Well yesterday, I was feeling REALLY good. With a nod to Elastigirl and Edna as my copilot, I was exercising my super powers and taking steps to live my purpose. And I was LOVING it. I think the word I chose in last night’s blog was “exhilarated.” So a few hours later, when I discovered myself getting sick, it seemed incredibly (pun intended) clear. I’d crossed my upper limit and it was time, according to my ancestral programming, to pull back.
In fact, if I look back on the last few hours of my evening, I can already begin to see it. First, I was craving (and eating!) cookies. This is unusual for me. I typically don’t eat white sugar and if I have something like a cookie, it’s one or two tops. But last night, I kept going back to the fridge, one cookie after another.
Well, the reason I don’t normally eat stuff like that is because I feel crappy when I do. Sure, there’s twenty seconds of pleasure in my mouth, but then I feel jittery and spacey long after. But last night, even though I was feeling the effects of my mini-binge, I kept going back for more. Seems kind of obvious, in hindsight, that that crappy feeling was, in fact, the point.

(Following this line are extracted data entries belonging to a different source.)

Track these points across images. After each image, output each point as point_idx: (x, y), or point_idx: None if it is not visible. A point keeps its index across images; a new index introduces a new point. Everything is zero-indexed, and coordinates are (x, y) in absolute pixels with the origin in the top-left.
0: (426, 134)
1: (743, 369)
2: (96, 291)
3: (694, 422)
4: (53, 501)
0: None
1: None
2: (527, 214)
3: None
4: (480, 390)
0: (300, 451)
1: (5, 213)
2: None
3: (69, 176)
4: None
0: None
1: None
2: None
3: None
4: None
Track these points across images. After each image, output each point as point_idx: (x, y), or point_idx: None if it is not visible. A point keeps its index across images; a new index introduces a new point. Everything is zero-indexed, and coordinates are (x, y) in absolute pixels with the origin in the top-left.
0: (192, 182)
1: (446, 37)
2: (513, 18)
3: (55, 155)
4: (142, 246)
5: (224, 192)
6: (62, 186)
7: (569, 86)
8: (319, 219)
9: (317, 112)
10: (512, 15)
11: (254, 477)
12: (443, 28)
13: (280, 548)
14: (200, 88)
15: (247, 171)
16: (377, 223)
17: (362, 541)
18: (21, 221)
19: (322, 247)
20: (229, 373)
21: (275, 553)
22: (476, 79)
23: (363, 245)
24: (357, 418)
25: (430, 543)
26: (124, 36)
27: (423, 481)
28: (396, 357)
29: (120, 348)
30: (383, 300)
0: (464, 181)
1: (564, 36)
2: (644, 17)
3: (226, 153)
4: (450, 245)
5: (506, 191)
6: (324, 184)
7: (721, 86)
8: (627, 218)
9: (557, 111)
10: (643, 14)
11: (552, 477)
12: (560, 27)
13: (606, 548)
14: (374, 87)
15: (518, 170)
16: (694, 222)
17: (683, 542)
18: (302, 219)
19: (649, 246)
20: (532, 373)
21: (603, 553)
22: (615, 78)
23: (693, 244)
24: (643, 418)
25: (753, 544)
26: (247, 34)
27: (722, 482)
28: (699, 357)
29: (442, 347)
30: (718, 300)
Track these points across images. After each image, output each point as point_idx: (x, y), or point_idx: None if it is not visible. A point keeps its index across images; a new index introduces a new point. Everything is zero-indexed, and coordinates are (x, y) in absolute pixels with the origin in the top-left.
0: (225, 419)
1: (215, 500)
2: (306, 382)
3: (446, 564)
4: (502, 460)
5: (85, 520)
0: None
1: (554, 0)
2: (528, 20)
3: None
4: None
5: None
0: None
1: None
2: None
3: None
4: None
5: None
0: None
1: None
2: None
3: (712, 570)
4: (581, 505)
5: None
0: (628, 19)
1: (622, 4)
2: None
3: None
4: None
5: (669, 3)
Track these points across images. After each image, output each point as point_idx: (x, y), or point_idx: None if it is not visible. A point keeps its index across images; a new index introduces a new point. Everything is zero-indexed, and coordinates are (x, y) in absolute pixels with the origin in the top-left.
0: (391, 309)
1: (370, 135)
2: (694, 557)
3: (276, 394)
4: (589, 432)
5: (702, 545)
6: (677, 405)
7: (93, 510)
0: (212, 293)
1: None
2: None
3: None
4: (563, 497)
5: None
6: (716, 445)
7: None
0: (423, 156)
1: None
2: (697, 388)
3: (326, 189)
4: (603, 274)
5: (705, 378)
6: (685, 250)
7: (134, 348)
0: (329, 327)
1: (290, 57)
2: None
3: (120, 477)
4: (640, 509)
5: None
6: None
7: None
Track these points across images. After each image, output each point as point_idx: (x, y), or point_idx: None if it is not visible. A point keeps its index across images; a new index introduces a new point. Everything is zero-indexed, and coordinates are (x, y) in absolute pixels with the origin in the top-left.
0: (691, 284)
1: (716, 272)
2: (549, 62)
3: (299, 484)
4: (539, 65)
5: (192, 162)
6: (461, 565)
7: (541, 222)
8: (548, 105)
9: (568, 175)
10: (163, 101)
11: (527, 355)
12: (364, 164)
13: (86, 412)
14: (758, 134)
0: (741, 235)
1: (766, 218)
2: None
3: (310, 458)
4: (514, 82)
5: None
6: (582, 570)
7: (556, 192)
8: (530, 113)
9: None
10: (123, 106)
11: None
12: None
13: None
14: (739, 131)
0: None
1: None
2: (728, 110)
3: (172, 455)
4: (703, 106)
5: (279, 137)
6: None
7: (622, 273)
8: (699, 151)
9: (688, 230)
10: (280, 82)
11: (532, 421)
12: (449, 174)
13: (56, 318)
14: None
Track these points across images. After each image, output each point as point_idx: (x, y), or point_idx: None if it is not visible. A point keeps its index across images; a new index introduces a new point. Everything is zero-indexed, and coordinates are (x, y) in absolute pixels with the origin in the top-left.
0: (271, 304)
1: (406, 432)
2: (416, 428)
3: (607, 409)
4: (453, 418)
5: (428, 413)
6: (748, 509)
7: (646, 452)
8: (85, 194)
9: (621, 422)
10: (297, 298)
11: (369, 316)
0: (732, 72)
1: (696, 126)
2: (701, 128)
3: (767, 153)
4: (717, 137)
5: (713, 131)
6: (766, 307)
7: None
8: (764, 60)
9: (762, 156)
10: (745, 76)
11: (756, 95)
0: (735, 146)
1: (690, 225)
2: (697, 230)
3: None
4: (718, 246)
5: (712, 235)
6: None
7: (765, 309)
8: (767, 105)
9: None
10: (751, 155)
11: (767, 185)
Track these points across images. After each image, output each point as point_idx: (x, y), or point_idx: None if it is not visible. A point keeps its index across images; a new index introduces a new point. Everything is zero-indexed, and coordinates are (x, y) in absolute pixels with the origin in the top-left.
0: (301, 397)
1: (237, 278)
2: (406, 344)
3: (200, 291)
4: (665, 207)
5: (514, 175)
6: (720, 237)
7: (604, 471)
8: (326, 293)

Then, after staying up too late (new rule: no Facebook before bed), I had an impulse to take some Vitamin C before I turned in. And I talked myself out of it. That’s the one that really gets me. I mean, seriously, what good reason is there for not taking a little Vitamin C when you’re feeling a bit off? But I squashed the thought almost before I’d finished thinking it. Hard to believe feeling yucky wasn’t actually my subconscious goal.
And here’s the real kicker. As I was thinking about this in bed last night, I did what Hendricks recommends when you catch yourself “upper limiting.” I turned my attention to all the good feelings I’d been having and practiced savoring them, just sitting in them and stewing for as long as I could. And every time I did, I’d find myself taking a glorious deep breath and the soreness in my throat would vanish.
Of course, the moment I stopped consciously focusing on enjoying my good feelings, the soreness would return. And I couldn’t keep that up all night. I eventually fell asleep (as did Aidan, thank heavens). But all these things put together have me fairly well convinced that this little bug is merely a brave soldier in service to my upper limit.
I’m hoping that realizing that will, at least, shorten the duration and severity of whatever I’ve got. It has already empowered me to get my butt in gear and start pumping all the goodies I use to fight colds.
And one thing’s for sure. Embedded memories of saber tooth tigers aside, I’m going to spend as much time as possible indulging all those good feelings. Because that’s the only way to raise the upper limit. And I really want to feel good, more and more of the time. There’s really no reason not to.